Five patients were found to be bacteriologically not cured, 3 in the comparator group (1 relapse and 2 patients with cerebral abscesses) and 2 in the meropenem group (1 relapse and 1 with continued growth of Pseudomonas aeruginosa).

The adverse events seen were comparable between the two treatment groups both in type and frequency. The meropenem group did have a statistically higher number of patients with transient elevation of liver enzymes. (See ADVERSE REACTIONS.) Rates of seizure activity during therapy were comparable between patients with no CNS abnormalities who received meropenem and those who received comparator agents. In the MERREM I.V. treated group, 12/15 patients with seizures had late onset seizures (defined as occurring on day 3 or later) versus 7/20 in the comparator arm.

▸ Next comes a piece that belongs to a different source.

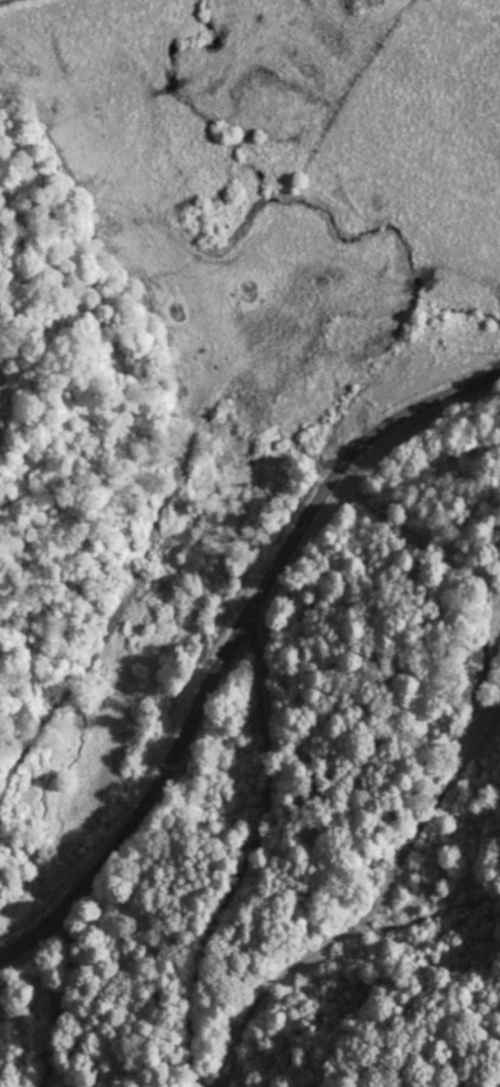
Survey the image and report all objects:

With respect to hearing loss, 263 of the 271 evaluable patients had at least one hearing test performed post-therapy. The following table shows the degree of hearing loss between the meropenem-treated patients and the comparator-treated patients.

Degree of Hearing Loss
(in one or both ears)
Meropenem
n = 128
Comparator
n = 135
No loss 61% 56%
20-40 decibels 20% 24%
>40-60 decibels 8% 7%
>60 decibels 9% 10%

CONTRAINDICATIONS

MERREM I.V. is contraindicated in patients with known hypersensitivity to any component of this product or to other drugs in the same class or in patients who have demonstrated anaphylactic reactions to (beta)-lactams.